Хикари-но ками рассмеялся:

— А ты думаешь, я чем-то хуже других, ха-ха? Конечно, у меня есть племянницы, почему бы им, собственно, и не быть? И у них весь последний год жила моя кошка. Знаю, что о ней там хорошо заботились, но... я страшно скучаю, когда её нет рядом. И как я уже сказал, раз теперь ты живёшь у меня, значит, будет кому присмотреть за Момо. Я познакомлю вас... — ками сделал паузу, словно прикидывая что-то в уме, — завтра! Да, пожалуй, завтра я как раз успею съездить за ней.

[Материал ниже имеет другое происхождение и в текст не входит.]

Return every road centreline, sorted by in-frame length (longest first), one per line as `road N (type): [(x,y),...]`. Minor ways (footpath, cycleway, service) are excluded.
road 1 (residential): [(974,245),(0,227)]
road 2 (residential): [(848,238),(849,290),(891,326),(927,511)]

И на следующий день хвостатая особа полностью перешла под мою опеку. Я как раз собиралась понежиться в джакузи и даже уже почти разделась, когда запиликал домофон. Хикари-но ками всегда пользовался своими ключами, поэтому я решила было поначалу не открывать — ведь я никого не ждала, — но домофон пищал и пищал не переставая, и от этого звука у меня начало сводить зубы.

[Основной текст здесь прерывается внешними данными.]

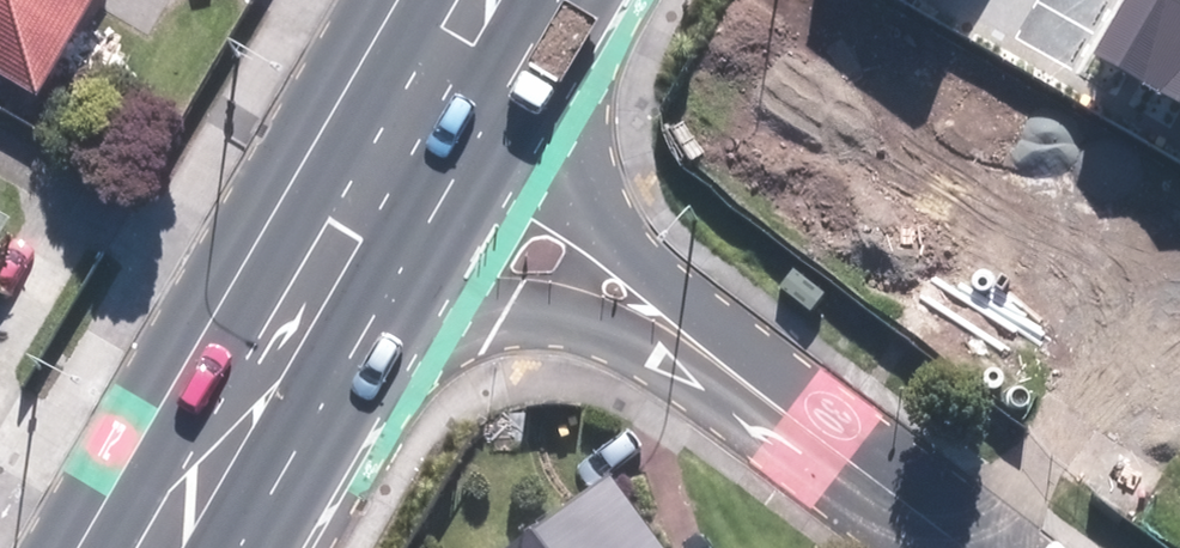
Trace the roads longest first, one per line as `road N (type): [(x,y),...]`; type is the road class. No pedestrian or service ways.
road 1 (residential): [(951,547),(667,335)]
road 2 (residential): [(512,20),(602,235),(667,335)]
road 3 (primary): [(344,315),(512,20)]
road 4 (residential): [(667,335),(612,317),(486,307),(344,315)]
road 5 (primary): [(206,547),(344,315)]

— Прости, Саку-чан, не могла бы ты открыть мне дверь? — как-то странно простонал Хикари-но ками, когда я щёлкнула кнопкой переговорного устройства. — У меня руки заняты.

— Представляешь, я только чуть-чуть приоткрыл переноску, потому что мне показалось, что в машине слишком жарко... — жаловался он, спустя несколько минут, задрав футболку и с тоской рассматривая шесть длинных глубоких царапин у себя на груди. — Чёрт знает, как она вообще умудрилась протиснуться в такую крохотную щёлочку!

— Подожди, сейчас чем-нибудь обработаю, — предложила я, на ходу вспоминая, где тут видела аптечку.

— Да не нужно, — поморщился ками, быстро опуская футболку. — И ведь всю дорогу она просидела спокойно на заднем сидении, а когда мы приехали, и я попытался вытащить её из машины... Хорошо, что без глаз не остался!

Он усмехнулся и покосился на виновницу своих страданий. Та, как ни в чём не бывало, намывала мордочку лапкой, устроившись на его брошенной на диване куртке.

— Но ты не переживай, Саку-чан, Момо совсем не агрессивная, — быстро заверил меня Хикари-но ками. — Она, наверное, просто испугалась. И вдобавок сердится на меня за то, что долго не навещал её.

— Момо, да? — переспросила я, осторожно приближаясь, чтобы получше разглядеть свою будущую подопечную. Изящная кошечка — отметила я про себя, — с короткой плюшевой шёрсткой розовато-рыжего цвета, без каких-либо пятнышек или полосочек, и с поразительными глазами цвета расплавленного золота. Настоящая красавица.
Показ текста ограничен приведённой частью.